> TEKS DOKUMEN:
────────────────

Membahas Beberapa Bagian Ilmunya Para Filosof


1.    Ilmu Mantiqiyyah (Logika):

Ilmu ini juga sama sekali tidak ada konteksnya dengan agama, baik ditetapkan atau tidak ditetapkan, bahkan dia hanya merupakan analisa tentang cara-cara mencari dalil-dalil, cara mencari analog, cara mencari beberapa syarat dalil pendahuluan dan cara merangkumnya, cara mencari beberapa syarat definisi yang benar dan bagaimana cara mengurutkannya.

Ilmu ini bias terdiri dari:

  1. Ilmu Tashawwur, sedangkan cara mengetahuinya adalah dengan mengetahui definisinya yang pas.
  2. Ilmu Tasdiq, adapun cara mengetahuinya adalah dengan mengemukakan dalil.

Dalam masalah ini tidak ada lagi sesuatu yang perlu untuk diingkari sebab dia merupakan jenis yang telah disebutkan oleh Ulama ahli kalam (Teologian) dan orang-orang yang ahli menganalisa dalam berbagai dalil. Hanya saja mereka berbeda cara mengutrakannya dan cara memberikan istilah dan ditambah lagi dengan terlalu bertele-tele dalam mendefinisikan dan mencabangkannya. Kita ambil saja sebuah contoh dari ucapan mereka: “Jika telah ditetapkan bahwa setiap A pasti B, maka sudah seharusnya bila sebagian B berarti A, dengan pengertian apabila setiap insan pasti hewan, maka sudah sewajibnya bila sebagian hewan adalah insan”.

Dari contoh di atas ini mereka memberikan gambaran bahwa “Mujabah Kulliyyah”(*) berkebalikan dengan “Mujabah Juz’iyyah”, lalu mana hubungan yang ada kaitannya dengan kepentingan agama sehingga mesti harus diingkari dan tidak diakui. Maka apabila tidak diakui, tidak membuahkan hasil apa-apa terhadap mantik (logika) yang paling jelek itikadnya terhadap akalnya orang yang ingkar, bahkan dalam agamanya yang telah mempunyai dugaan kuat bahwa agama itu hanya mandeg pada pengingkaran yang seperti ini.

────────────────

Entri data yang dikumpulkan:
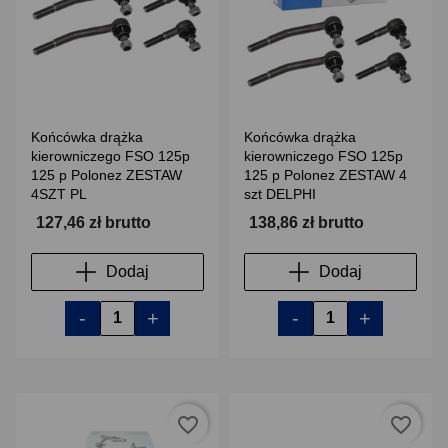
Końcówka drążka
Końcówka drążka
kierowniczego FSO 125p
kierowniczego FSO 125p
125 p Polonez ZESTAW
125 p Polonez ZESTAW 4
4SZT PL
szt DELPHI
127,46 zł brutto
138,86 zł brutto
Dodaj
Dodaj
-
+
-
+
favorite_border
favorite_border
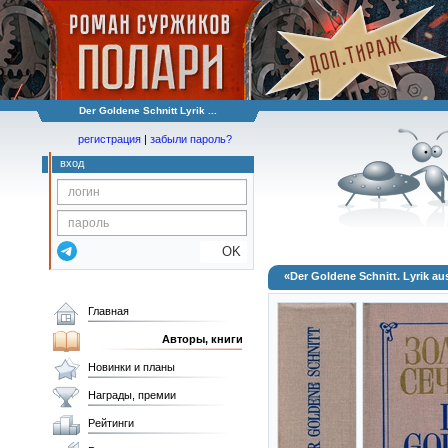
Der Goldene Schnitt Lyrik ...
регистрация
|
забыли пароль?
вход
OK
«Der Goldene Schnitt. Lyrik a
Главная
Авторы, книги
Новинки и планы
Награды, премии
Рейтинги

────────────────

> KUMPULAN TUGAS:
A) Ulangi persis bagian teks tentang ilmu logika para filosof, mulai dari "Ilmu ini juga" dan berakhir pada "dengan mengemukakan dalil.".
B) Teruskan teks tentang ilmu logika para filosof mulai dari sesudah kalimat terakhirnya.

> JAWABAN TUGAS:
A)
Ilmu ini juga sama sekali tidak ada konteksnya dengan agama, baik ditetapkan atau tidak ditetapkan, bahkan dia hanya merupakan analisa tentang cara-cara mencari dalil-dalil, cara mencari analog, cara mencari beberapa syarat dalil pendahuluan dan cara merangkumnya, cara mencari beberapa syarat definisi yang benar dan bagaimana cara mengurutkannya.

Ilmu ini bias terdiri dari:

  1. Ilmu Tashawwur, sedangkan cara mengetahuinya adalah dengan mengetahui definisinya yang pas.
  2. Ilmu Tasdiq, adapun cara mengetahuinya adalah dengan mengemukakan dalil.

B)
Ya, mereka memang memiliki semacam kezaliman dari ilmu ini, yaitu mereka berkonsensus membikin beberapa syarat bagi sebuah dalil yang bisa diketahui bahwa syarat-syarat itu menghasilkan suatu keyakinan yang tidak bisa ditawar lagi, tetapi ketika mereka sampai kepada tujuan-tujuan agama, ternyata mereka tidak mampu memenuhi syarat-syarat itu bahkan mereka menganggap mudah sepenuhnya. Barangkali mereka melihat di dalam ilmu Mantik juga, akan adanya seseorang yang dia anggap baik lalu dia melihatnya sebagai yang lebih menonjol dia menduga bahwa apa saja yang diambil dari mereka termasuk perkara yang kufur sembari memperkuat dengan dalil-dalil itu.

Oleh karena itu dia tergesa-gesa melakukan kekufuran sebelum dia sampai kepada ilmu-ilmu ketuhanan, sehingga hal ini merupakan bahaya juga.

2.    Ilmu Thabi’iyyah (Alam):

Ilmu ini membahas tentang benda-benda langit dan beberapa bintang serta apa saja yang terdapat di bawahnya dari benda-benda tunggal seperti air, udara, debu, dan api dan benda-benda yang memiliki bagian-bagian (susunan) seperti hewan, tumbuh-tumbuhan dan pertambangan. Ilmu ini juga membahas tentang sebab-sebab perubahan, peralihan, dan tabiat benda-benda itu. Semuanya itu menyerupai pembahasan seorang dokter tentang badan manusia beserta anggota-anggotanya yang pokok dan yang tidak pokok, dan juga membahas tentang peralihan temperamennya.

Seperti halnya tiada satupun syarat agama yang mengharuskan untuk mengingkari “ilmu kedokteran”, maka tidak merupakan syarat agama untuk mengingkari ilmu alam kecuali dalam beberapa masalah tertentu yang kami sebutkan di dalam kitab “Tahafut al-Falasifah” dan masalah-masalah lain selain masalah ini yang terus ditentang.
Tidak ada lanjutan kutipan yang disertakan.